— Start of Source document —

You compare average growth of three different species of fish, all of which are fed 3 grams of Fish2Whale per day. "Species" is not quantifiable, therefore you need a barchart.

You take 20 fish and measure their nose-to-tail length. You then feed each fish 1.5 grams/day of Fish2Whale for the first week and 2 grams/day for the second week. At the end of the experiment, you measure each fish's final nose-to-tail length. You need to compare final to initial length, both of which can be measured with numbers. Therefore, use a scatterplot.

You start with 30 fish, which you classify as "healthy", "unhealthy" or "dying", and feed each group a mixture of Fish-O-Matic and Ballmart fish food. At the end of 2 weeks, you measure the weight of each fish. The categories "healthy", "unhealthy", and "dying" are qualitative, so use a barchart.

You start with 6 tanks (1 week olds, 2 week olds, 3 week olds, etc) and measure how long, on average, the fish in each tank spend eating in minutes per day. You can measure fish age in weeks, so use a scatterplot.

You start with 3 tanks (newly hatched, juvenile, and adult fish) and measure how long, on average, the fish in each tank spend eating in minutes per day. Your age categories are not measured using numbers, so you must use a bar chart.

Scatter, Bar, Scatter, Bar, Scatter, Bar


Here is a rule of thumb: if your x-axis contains qualitative data, you must use some sort of bargraph. If you're x-axis contains quantitative data, you will usually use some kind of scatter plot or line plot -- unless you have only a very few data points. You have to admit, a scatterplot with very few data points looks a little silly!

— End of Source document —
— Start of Given entries —

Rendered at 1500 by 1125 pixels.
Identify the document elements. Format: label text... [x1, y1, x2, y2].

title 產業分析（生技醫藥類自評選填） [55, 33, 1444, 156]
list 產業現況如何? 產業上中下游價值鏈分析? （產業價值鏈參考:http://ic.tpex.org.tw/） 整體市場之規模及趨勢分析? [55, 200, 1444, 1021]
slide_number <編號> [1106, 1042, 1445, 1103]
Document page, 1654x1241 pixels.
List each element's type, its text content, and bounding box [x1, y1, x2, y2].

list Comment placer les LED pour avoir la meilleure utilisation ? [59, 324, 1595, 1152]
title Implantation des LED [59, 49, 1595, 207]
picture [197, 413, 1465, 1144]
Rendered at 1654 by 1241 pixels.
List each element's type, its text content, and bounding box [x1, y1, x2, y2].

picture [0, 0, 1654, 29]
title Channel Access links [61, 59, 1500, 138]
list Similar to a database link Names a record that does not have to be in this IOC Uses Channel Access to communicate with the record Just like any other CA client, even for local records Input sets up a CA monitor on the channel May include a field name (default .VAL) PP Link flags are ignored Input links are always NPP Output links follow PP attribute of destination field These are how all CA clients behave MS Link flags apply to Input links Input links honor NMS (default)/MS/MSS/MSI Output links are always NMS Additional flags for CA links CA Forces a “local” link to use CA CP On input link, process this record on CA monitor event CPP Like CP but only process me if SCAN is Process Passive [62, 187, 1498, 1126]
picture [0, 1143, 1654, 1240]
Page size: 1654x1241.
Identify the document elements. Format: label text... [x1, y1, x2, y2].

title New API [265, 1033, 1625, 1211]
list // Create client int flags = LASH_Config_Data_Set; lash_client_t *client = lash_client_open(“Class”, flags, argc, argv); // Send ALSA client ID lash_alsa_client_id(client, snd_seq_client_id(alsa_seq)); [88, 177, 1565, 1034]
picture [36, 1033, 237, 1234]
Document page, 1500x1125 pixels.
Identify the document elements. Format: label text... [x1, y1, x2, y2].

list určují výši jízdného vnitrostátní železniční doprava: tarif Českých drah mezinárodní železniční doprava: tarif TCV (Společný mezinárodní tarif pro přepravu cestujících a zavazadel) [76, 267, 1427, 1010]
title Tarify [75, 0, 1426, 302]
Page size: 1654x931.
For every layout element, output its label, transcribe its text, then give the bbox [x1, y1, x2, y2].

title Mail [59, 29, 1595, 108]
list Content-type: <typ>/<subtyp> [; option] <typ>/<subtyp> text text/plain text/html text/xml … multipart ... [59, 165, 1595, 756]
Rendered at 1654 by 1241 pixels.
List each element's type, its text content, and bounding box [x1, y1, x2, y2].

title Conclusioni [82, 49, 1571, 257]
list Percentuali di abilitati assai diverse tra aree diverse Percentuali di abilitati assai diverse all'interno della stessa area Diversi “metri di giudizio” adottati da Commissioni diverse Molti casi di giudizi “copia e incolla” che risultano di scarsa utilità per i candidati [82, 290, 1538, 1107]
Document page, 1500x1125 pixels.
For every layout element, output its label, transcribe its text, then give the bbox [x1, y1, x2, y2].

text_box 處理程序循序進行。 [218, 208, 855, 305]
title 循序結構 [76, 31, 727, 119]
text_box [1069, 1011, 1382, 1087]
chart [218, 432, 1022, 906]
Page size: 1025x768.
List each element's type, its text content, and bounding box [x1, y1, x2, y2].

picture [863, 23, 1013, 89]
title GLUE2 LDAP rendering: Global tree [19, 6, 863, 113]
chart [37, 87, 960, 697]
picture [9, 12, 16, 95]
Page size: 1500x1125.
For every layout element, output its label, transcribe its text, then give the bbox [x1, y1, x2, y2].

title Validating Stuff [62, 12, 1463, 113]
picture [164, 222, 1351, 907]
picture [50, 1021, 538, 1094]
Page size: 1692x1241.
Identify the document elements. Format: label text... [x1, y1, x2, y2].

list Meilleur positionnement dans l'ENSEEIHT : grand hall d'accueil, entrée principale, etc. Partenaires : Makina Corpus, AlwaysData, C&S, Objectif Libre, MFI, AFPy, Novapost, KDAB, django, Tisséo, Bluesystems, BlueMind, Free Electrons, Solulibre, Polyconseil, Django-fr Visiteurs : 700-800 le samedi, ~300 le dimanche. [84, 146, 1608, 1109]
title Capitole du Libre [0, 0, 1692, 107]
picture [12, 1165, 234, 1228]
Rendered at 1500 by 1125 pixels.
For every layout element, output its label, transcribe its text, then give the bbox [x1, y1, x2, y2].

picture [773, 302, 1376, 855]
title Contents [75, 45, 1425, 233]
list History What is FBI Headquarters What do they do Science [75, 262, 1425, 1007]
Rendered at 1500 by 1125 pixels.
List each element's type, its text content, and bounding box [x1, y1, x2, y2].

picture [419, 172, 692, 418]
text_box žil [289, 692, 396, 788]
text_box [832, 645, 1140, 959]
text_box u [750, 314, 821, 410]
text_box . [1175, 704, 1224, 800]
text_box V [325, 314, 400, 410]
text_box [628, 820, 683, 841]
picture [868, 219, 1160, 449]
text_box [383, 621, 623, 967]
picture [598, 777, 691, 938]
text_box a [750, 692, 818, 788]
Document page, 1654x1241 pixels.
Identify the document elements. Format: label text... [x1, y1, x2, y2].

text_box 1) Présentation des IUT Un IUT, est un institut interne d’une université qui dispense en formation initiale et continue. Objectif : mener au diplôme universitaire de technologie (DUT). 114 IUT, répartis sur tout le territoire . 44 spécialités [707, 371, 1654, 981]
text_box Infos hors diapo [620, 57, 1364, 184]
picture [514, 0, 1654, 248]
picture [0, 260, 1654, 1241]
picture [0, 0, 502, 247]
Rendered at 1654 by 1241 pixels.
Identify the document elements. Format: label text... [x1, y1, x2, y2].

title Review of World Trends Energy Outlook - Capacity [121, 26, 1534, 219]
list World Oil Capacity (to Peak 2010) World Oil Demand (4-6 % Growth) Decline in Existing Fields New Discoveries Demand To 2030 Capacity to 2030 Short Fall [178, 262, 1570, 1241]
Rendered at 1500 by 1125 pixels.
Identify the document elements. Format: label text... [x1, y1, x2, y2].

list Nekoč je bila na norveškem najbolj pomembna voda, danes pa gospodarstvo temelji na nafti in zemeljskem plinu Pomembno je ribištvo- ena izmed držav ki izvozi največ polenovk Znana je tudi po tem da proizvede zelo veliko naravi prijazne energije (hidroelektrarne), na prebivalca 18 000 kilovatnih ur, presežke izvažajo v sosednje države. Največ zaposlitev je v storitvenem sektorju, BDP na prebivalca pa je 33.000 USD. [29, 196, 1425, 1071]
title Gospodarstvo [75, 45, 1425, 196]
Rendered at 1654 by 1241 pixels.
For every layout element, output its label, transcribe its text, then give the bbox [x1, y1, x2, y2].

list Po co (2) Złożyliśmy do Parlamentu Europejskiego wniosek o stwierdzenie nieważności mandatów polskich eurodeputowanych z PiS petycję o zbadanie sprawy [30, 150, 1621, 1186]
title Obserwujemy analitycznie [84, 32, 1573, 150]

— End of Given entries —

▸ **The request**
Please rewrite the graph-choice text, starting at "You take 20" and ending after "Therefore, use a scatterplot.", and substitute "body length" for each "nose-to-tail length".

▸ **Solution to the problem**
You take 20 fish and measure their body length. You then feed each fish 1.5 grams/day of Fish2Whale for the first week and 2 grams/day for the second week. At the end of the experiment, you measure each fish's final body length. You need to compare final to initial length, both of which can be measured with numbers. Therefore, use a scatterplot.